Data for analysis:
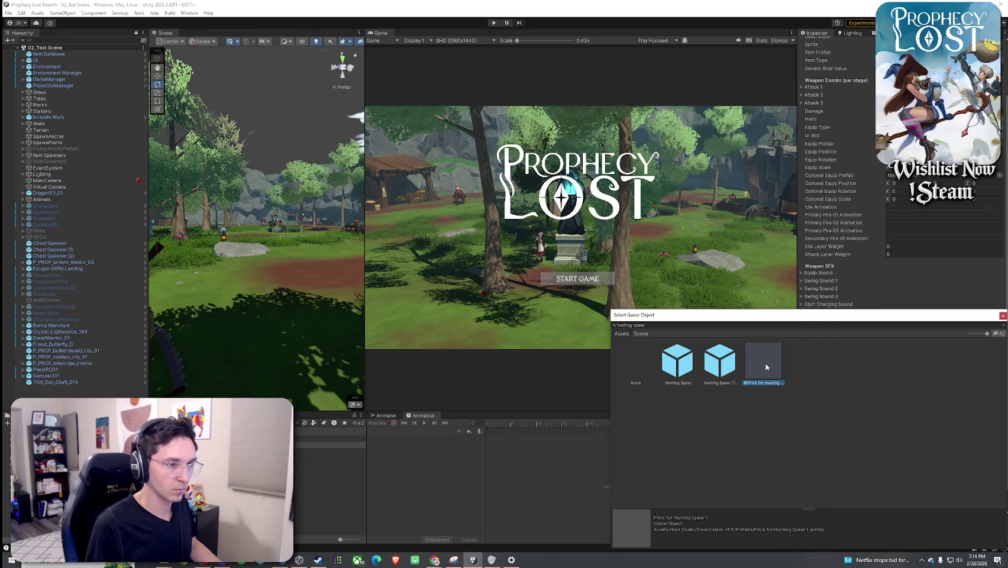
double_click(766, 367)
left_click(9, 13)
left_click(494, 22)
==
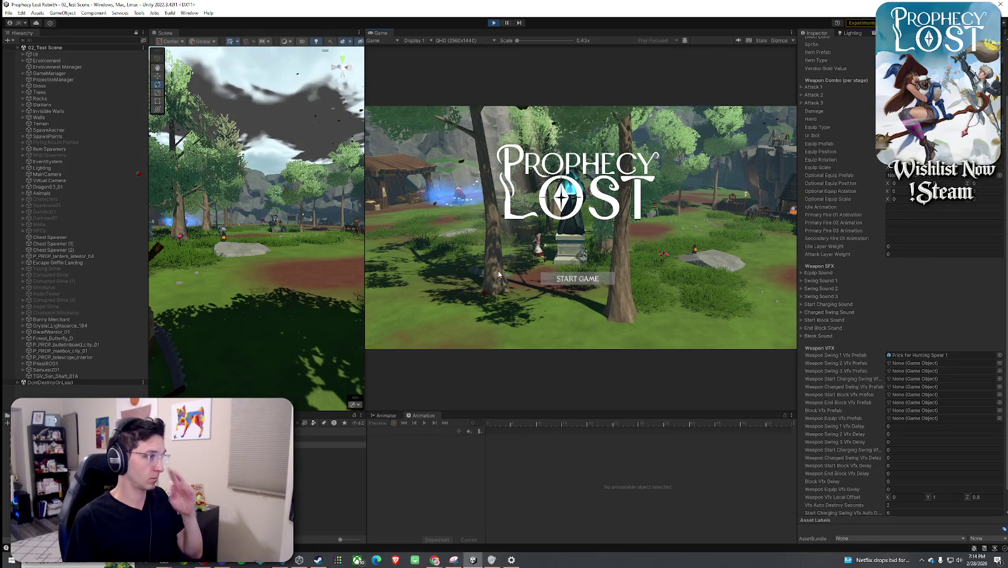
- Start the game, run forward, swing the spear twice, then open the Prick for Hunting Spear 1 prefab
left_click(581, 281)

Exercise directions: Take the line above containing "double_click(766, 367)", the line containing "left_click(494, 22)", and all lines in between, and copy them exactly without anything else.

Answer for this exercise:
double_click(766, 367)
left_click(9, 13)
left_click(494, 22)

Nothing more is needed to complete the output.